As you may know, I started working for Scrive while I was on a round-the-world backpacking trip. I had a laptop in my backpack. It was a heavy and powerful laptop. I had very little trouble running cabal build. Compiling our source from a clean build did take a while. But it maybe took a minute or two.
Two things have happened since then: we have way more code now and my computer broke and decided to buy a netbook to replace it. I regret not buying more RAM for my computer. I only got 1GB. Compiling is painful now.
If I have no programs open, a clean build takes 18 minutes. If I have anything open, like a web browser or Skype, it takes way longer. It starts to swap out to disk and it just takes forever. Worse, I can’t use the computer at all while it’s thrashing.
I had to find a solution. I found some tricks that I want to share here. I couldn’t find a page that detailed all of these ideas, so here it is. I’m not an expert. I just did some research and put things together. I did some simple tests of different options with the “time” command.
I started observing the build. I had top open and I just watched its memory usage.
The first thing I noticed was that ghc took between 20-30% of my memory. Then it would call ld, which would take 40-50%. At its max, that’s 80% of my memory for compiling. That’s too much.

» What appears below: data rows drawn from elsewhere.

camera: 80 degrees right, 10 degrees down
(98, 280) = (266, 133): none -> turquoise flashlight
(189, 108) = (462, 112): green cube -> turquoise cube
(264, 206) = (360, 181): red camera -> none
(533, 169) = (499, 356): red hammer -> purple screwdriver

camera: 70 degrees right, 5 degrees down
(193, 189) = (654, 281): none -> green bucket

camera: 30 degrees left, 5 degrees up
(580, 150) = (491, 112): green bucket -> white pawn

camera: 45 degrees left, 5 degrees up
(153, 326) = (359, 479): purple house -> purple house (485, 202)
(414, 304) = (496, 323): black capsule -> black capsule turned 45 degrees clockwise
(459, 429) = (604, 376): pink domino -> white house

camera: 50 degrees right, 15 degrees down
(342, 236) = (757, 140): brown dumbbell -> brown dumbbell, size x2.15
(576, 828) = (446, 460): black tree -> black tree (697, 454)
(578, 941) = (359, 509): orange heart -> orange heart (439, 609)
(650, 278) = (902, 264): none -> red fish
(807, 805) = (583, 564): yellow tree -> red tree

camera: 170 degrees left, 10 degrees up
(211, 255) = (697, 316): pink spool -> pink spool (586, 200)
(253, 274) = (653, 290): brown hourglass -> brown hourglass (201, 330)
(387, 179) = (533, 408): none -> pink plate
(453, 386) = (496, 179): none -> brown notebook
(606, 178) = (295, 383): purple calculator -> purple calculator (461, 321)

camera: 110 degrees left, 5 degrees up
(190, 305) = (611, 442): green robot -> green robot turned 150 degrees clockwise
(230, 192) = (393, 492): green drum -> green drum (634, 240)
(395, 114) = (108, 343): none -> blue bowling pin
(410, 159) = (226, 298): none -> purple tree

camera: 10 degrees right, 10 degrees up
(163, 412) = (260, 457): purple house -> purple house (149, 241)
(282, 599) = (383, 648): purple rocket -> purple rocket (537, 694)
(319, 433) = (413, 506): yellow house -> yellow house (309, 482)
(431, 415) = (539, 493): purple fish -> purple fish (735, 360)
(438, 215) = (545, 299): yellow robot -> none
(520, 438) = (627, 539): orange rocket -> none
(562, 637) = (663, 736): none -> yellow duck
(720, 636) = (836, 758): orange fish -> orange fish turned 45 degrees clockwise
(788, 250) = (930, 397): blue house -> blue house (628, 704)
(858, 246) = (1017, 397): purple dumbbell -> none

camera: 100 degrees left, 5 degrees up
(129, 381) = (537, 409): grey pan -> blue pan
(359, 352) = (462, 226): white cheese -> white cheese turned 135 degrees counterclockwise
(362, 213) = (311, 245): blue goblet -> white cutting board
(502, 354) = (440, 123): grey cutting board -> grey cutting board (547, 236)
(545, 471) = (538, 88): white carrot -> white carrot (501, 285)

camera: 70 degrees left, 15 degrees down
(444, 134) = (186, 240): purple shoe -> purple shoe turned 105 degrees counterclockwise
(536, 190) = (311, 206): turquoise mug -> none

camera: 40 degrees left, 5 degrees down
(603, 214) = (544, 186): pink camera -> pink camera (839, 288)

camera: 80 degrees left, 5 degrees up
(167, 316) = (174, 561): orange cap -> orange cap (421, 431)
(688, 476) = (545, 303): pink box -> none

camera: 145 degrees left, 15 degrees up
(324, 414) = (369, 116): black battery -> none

What was happening was that ghc was compiling everything, which consumed lots of memory. Then, without freeing that memory, it forked an ld process (the linker), which also took up its own memory. Was there any way to cause ghc to free its memory before forking ld?
I found an option to ghc which tells it not to link. Bingo! I wrote a shell script:
cabal build --ghc-options="-c" && cabal build
Bam! What this does is separates out the compile phase from the link phase. First, ghc compiles all of the source and exits. Then it runs again, sees that the files are already compiled, then starts the linker. In the linking phase, ghc takes about 2% of my memory. ld still takes 40-50%. The total memory used is way less and there’s very little thrashing!
A clean build went from 18 minutes to 16 minutes. Not a huge improvement, but it took significantly less memory. Now I could have open programs during the compile. If I have a lot of software open, there may still be a few seconds of thrashing where my system becomes unresponsive. But it’s noticeably less than before.
I used that trick for a few weeks and it worked great. Then I got greedy and wanted it faster! What else? I’ve probably looked through the man page for ghc 10 times looking for something. I finally found this option: -O0. It turns off optimizations.
cabal build --ghc-options="-c -O0" && cabal build
16 minutes became 7 minutes.
Wow! Well, I was happy. Most of the time while I’m developing, I just want to know that the code compiles. I don’t care how fast the final binary runs. So, for my uses, optimizations are just a waste of time. Bye bye!
That’s all I’ve found for ghc. I’ve tried other options but they don’t seem to do anything to the build time. Actually, ghc is quite fast now. I decided to attack the linker. The biggest problem with the linker is the amount of memory it takes. 50% of my memory does not leave much for the rest of the system.
It turns out that only a short while ago, gnu ld was optimized for linking a few files that had lots of symbols each. The default size of the hash table used to store the symbol table was huge. And it made one for each file. But ghc does some magic that makes lots of little files, each with a few exported symbols. The linker wasted a lot of memory with all of these huge symbol tables with only a few symbols in each.
Recently, ld was given an option to control the default size of the hash table and another one to try to use less memory:
--hash-size=n Set the default hash size (it will grow). --reduce-memory-overheads Do some magic to reduce memory usage.
I’ve tried both of these options, but they do not seem to have an effect on build time or memory usage. My guess is that either the linker does this automatically now or ghc is already passing it those options. ld also has an option for turning off optimizations:
This one also does not seem to have an effect. Either way, I still put them in my script, just in case.
cabal build --ghc-options="-O0 -c" && \ cabal build --ghc-options="-O0 -optl -O0 -optl --reduce-memory-overheads -optl --hash-size=3"
-optl passes the following option to the linker.
Well, that’s all I’ve got for now. I reduced my clean build time from 18 minutes to 7 minutes and maximum memory usage from 80% to 52%. Non-clean builds are of course much faster, too. If you use this script, I estimate that you’ll cut build times in half.
Please let me know if you have any other tips for improving the performance of developer builds. And let me know if you find this useful. I’d be delighted to learn that this was helpful.
The next thing I want to tackle is ghci. What a hog!